Architectural Glass Fantasies: Ghostly Illumination & Glass Mountain, 2013
A revival of a specific architectural glass fantasy loosely based on a series of visions by the German writer Paul Scheerbart (1863-1915) and the German architect Bruno Taut (1880-1938).
The works in the series Architectural Glass Fantasies are attempts to give physical form to their written thoughts about glass architecture and the potential colossal impact on society this could have.
The Crystal Chain – was a correspondence between a small group of likeminded architects and artists instigated by Bruno Taut in 1919-20 following the first world war to discuss how architecture of the future could be shaped. It was essentially an artistic enterprise, as they did not intend for anything that they proposed to be built, nor did they intend to solve material structural problems, but simply use their skills as thinkers to describe an impossible world as a philosophical exercise.

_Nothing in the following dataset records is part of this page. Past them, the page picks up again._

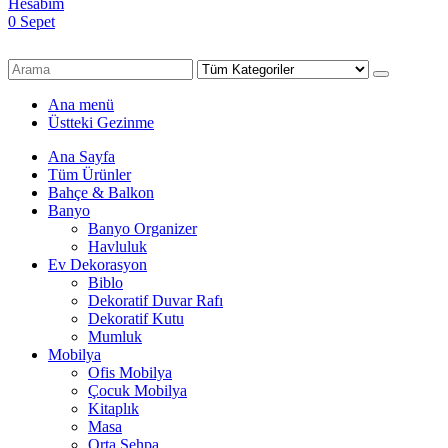
Hesabım
0
Sepet
Ana menü
Üstteki Gezinme
Ana Sayfa
Tüm Ürünler
Bahçe & Balkon
Banyo
Banyo Organizer
Havluluk
Ev Dekorasyon
Biblo
Dekoratif Duvar Rafı
Dekoratif Kutu
Mumluk
Mobilya
Ofis Mobilya
Çocuk Mobilya
Kitaplık
Masa
Orta Sehpa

Through series of secretly kept, imaginative letters and dreamy drawings, they envisioned an ideal society, a non-authoritarian, new, modernist world built entirely out of colored glass and steel as gigantic crystalline constructions providing kaleidoscopic effects on the mountain tops of Europe. This world made entirely out of glass was not, however, fully transparent, but translucent, colorful and constantly changing. It was a softly glowing glass fantasy, a “ghostly illumination”, and thus, not creating an illusion of complete transparency, so central to the myth of capitalism and the glass architecture we know from the urban cityscapes of today.